New York

John Boskovich

Laurie Rubin Gallery

In most of his works, John Boskovich groups disparate images in various media—photographs, silkscreens, found paintings, and prints—and sets them against large, solid-color backgrounds. He often places literary quotations, drawn from modern poetry, beneath or beside these images. Portrait of the Artist and his Mother, 1988, features an image of a bell, a photograph of a seated matron, a found painting of cherubs and lilies, a photograph of the artist superimposed on an aerial view of the moon, and a picture of a gloved hand wielding a pair of scissors, all underscored by a line from Rainer Maria Rilke’s “Das Marien Leben” (Life of the Virgin Mary). In some pieces, the quotations suggest themes or supply explanations for the visual groupings; elsewhere, the images convey the message of the composition. Visual and literary elements work together in the best pieces: Self-Portrait, 1988, juxtaposes photographs of a restless insomniac, a reproduction of an Andy Warhol “Marilyn,” and lines from T. S. Eliot’s Four Quartets on the torments of desire. Usually the connections are more oblique. In Untitled, 1988, a reproduction of Giorgio de Chirico’s painting of a glove (itself inexplicably entitled Song of Love) is paired with a medieval sonnet translated by Ezra Pound, another “song of love.”

These heterogeneous images belie Boskovich’s preoccupation with himself, for most of the works are self-portraits. Although the majority were executed within the past year, they reflect upon various aspects and visions of the self—a mixture testifying to a multiplicity of selves. The views tend to revolve around two main poles: Boskovich depicts himself alternately as a saint/martyr (appearing as John the Baptist and “St. John Bosco”) or as a monster (using images drawn from horror movies). Sometimes the two overlap: an image of a monster emerging from a murky pond is accompanied by a quotation from E.E. Cummings about an encounter with a Christ “made of nothing except loneliness.”
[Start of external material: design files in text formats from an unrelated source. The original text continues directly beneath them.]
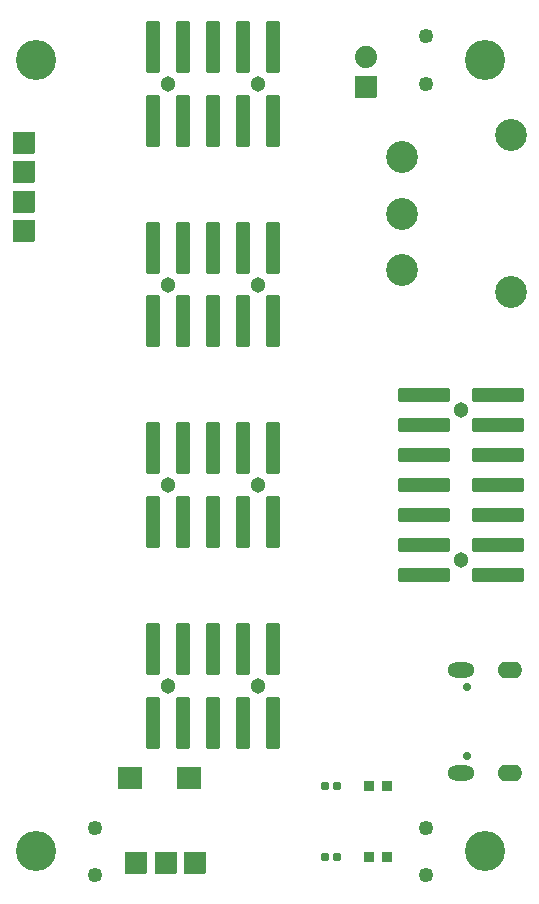
<source format=gbr>
%TF.GenerationSoftware,KiCad,Pcbnew,7.0.11-7.0.11~ubuntu22.04.1*%
%TF.CreationDate,2024-05-21T16:07:36+03:00*%
%TF.ProjectId,Neo6502PC-PWR_Rev_B,4e656f36-3530-4325-9043-2d5057525f52,B*%
%TF.SameCoordinates,PXd4ab5c0PY8b3c880*%
%TF.FileFunction,Soldermask,Top*%
%TF.FilePolarity,Negative*%
%FSLAX46Y46*%
G04 Gerber Fmt 4.6, Leading zero omitted, Abs format (unit mm)*
G04 Created by KiCad (PCBNEW 7.0.11-7.0.11~ubuntu22.04.1) date 2024-05-21 16:07:36*
%MOMM*%
%LPD*%
G01*
G04 APERTURE LIST*
G04 Aperture macros list*
%AMRoundRect*
0 Rectangle with rounded corners*
0 $1 Rounding radius*
0 $2 $3 $4 $5 $6 $7 $8 $9 X,Y pos of 4 corners*
0 Add a 4 corners polygon primitive as box body*
4,1,4,$2,$3,$4,$5,$6,$7,$8,$9,$2,$3,0*
0 Add four circle primitives for the rounded corners*
1,1,$1+$1,$2,$3*
1,1,$1+$1,$4,$5*
1,1,$1+$1,$6,$7*
1,1,$1+$1,$8,$9*
0 Add four rect primitives between the rounded corners*
20,1,$1+$1,$2,$3,$4,$5,0*
20,1,$1+$1,$4,$5,$6,$7,0*
20,1,$1+$1,$6,$7,$8,$9,0*
20,1,$1+$1,$8,$9,$2,$3,0*%
G04 Aperture macros list end*
%ADD10C,1.301600*%
%ADD11RoundRect,0.050800X-0.500000X2.125000X-0.500000X-2.125000X0.500000X-2.125000X0.500000X2.125000X0*%
%ADD12RoundRect,0.050800X-2.125000X-0.500000X2.125000X-0.500000X2.125000X0.500000X-2.125000X0.500000X0*%
%ADD13C,1.254000*%
%ADD14C,3.401601*%
%ADD15RoundRect,0.050800X0.400000X0.400000X-0.400000X0.400000X-0.400000X-0.400000X0.400000X-0.400000X0*%
%ADD16RoundRect,0.050800X0.889000X-0.889000X0.889000X0.889000X-0.889000X0.889000X-0.889000X-0.889000X0*%
%ADD17C,1.879600*%
%ADD18RoundRect,0.050800X-0.250000X-0.275000X0.250000X-0.275000X0.250000X0.275000X-0.250000X0.275000X0*%
%ADD19RoundRect,0.050800X0.250000X0.275000X-0.250000X0.275000X-0.250000X-0.275000X0.250000X-0.275000X0*%
%ADD20RoundRect,0.050800X-1.000000X-0.850000X1.000000X-0.850000X1.000000X0.850000X-1.000000X0.850000X0*%
%ADD21C,0.701600*%
%ADD22O,2.301600X1.301600*%
%ADD23O,2.101600X1.401600*%
%ADD24RoundRect,0.050800X-0.889000X-0.889000X0.889000X-0.889000X0.889000X0.889000X-0.889000X0.889000X0*%
%ADD25C,2.701600*%
%ADD26RoundRect,0.050800X-0.889000X0.889000X-0.889000X-0.889000X0.889000X-0.889000X0.889000X0.889000X0*%
%ADD27RoundRect,0.050800X0.889000X0.889000X-0.889000X0.889000X-0.889000X-0.889000X0.889000X-0.889000X0*%
G04 APERTURE END LIST*
D10*
X22810000Y69000000D03*
X15190000Y69000000D03*
D11*
X24080000Y72125000D03*
X24080000Y65875000D03*
X21540000Y72125000D03*
X21540000Y65875000D03*
X19000000Y72125000D03*
X19000000Y65875000D03*
X16460000Y72125000D03*
X16460000Y65875000D03*
X13920000Y72125000D03*
X13920000Y65875000D03*
D10*
X40000000Y41350000D03*
X40000000Y28650000D03*
D12*
X36875000Y42620000D03*
X43125000Y42620000D03*
X36875000Y40080000D03*
X43125000Y40080000D03*
X36875000Y37540000D03*
X43125000Y37540000D03*
X36875000Y35000000D03*
X43125000Y35000000D03*
X36875000Y32460000D03*
X43125000Y32460000D03*
X36875000Y29920000D03*
X43125000Y29920000D03*
X36875000Y27380000D03*
X43125000Y27380000D03*
D10*
X22810000Y52000000D03*
X15190000Y52000000D03*
D11*
X24080000Y55125000D03*
X24080000Y48875000D03*
X21540000Y55125000D03*
X21540000Y48875000D03*
X19000000Y55125000D03*
X19000000Y48875000D03*
X16460000Y55125000D03*
X16460000Y48875000D03*
X13920000Y55125000D03*
X13920000Y48875000D03*
D13*
X9000000Y6000000D03*
D14*
X42000000Y4000000D03*
D13*
X37000000Y69000000D03*
D15*
X32238000Y3500000D03*
X33762000Y3500000D03*
D13*
X37000000Y73000000D03*
D14*
X42000000Y71000000D03*
D16*
X32000000Y68730000D03*
D17*
X32000000Y71270000D03*
D10*
X22810000Y35000000D03*
X15190000Y35000000D03*
D11*
X24080000Y38125000D03*
X24080000Y31875000D03*
X21540000Y38125000D03*
X21540000Y31875000D03*
X19000000Y38125000D03*
X19000000Y31875000D03*
X16460000Y38125000D03*
X16460000Y31875000D03*
X13920000Y38125000D03*
X13920000Y31875000D03*
D18*
X29508000Y3500000D03*
D19*
X28492000Y3500000D03*
D14*
X4000000Y4000000D03*
D10*
X22810000Y18000000D03*
X15190000Y18000000D03*
D11*
X24080000Y21125000D03*
X24080000Y14875000D03*
X21540000Y21125000D03*
X21540000Y14875000D03*
X19000000Y21125000D03*
X19000000Y14875000D03*
X16460000Y21125000D03*
X16460000Y14875000D03*
X13920000Y21125000D03*
X13920000Y14875000D03*
D18*
X29508000Y9500000D03*
D19*
X28492000Y9500000D03*
D14*
X4000000Y71000000D03*
D13*
X37000000Y2000000D03*
D20*
X12000000Y10250000D03*
X17000000Y10250000D03*
D13*
X37000000Y6000000D03*
D15*
X32238000Y9500000D03*
X33762000Y9500000D03*
D13*
X9000000Y2000000D03*
D21*
X40470000Y17890000D03*
X40470000Y12110000D03*
D22*
X39970000Y19320000D03*
X39970000Y10680000D03*
D23*
X44150000Y19320000D03*
X44150000Y10680000D03*
D24*
X3000000Y61500000D03*
D25*
X44200000Y51350000D03*
X44200000Y64650000D03*
X35000000Y53200000D03*
X35000000Y58000000D03*
X35000000Y62800000D03*
D24*
X3000000Y56500000D03*
D26*
X15000000Y3000000D03*
X12500000Y3000000D03*
D24*
X3000000Y59000000D03*
D27*
X3000000Y64000000D03*
D24*
X17500000Y3000000D03*
M02*

</source>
The focus of Boskovich’s introspection is desire, seen as the root of all suffering. Both saintly love and sexual passion are experienced with the consciousness of the inevitable return of loneliness. Boskovich memorializes this anguish in terms both sorrowful and comic. He sometimes adopts the High Modernist pose of artist as martyr—as the creator whose gift of love the world scorns. Yet such precious stances are tempered by a playful irony that verges on self-mockery. In one piece, an angel (actually Boskovich in pajamas) looks suspiciously like the Flying Nun; in another, the artist dons a rabbit suit. Such humor is both defensive and distancing, as is Boskovich’s penchant for using literary quotation and recycled imagery to speak for him. Boskovich’s works are best viewed together, so that their common themes and recurring images begin to echo one another, overcoming the obtuse logic of certain individual compositions. As a group, they demonstrate the ways in which Boskovich reworks his fertile materials, and the artist’s particular ability to translate visual into verbal and back again.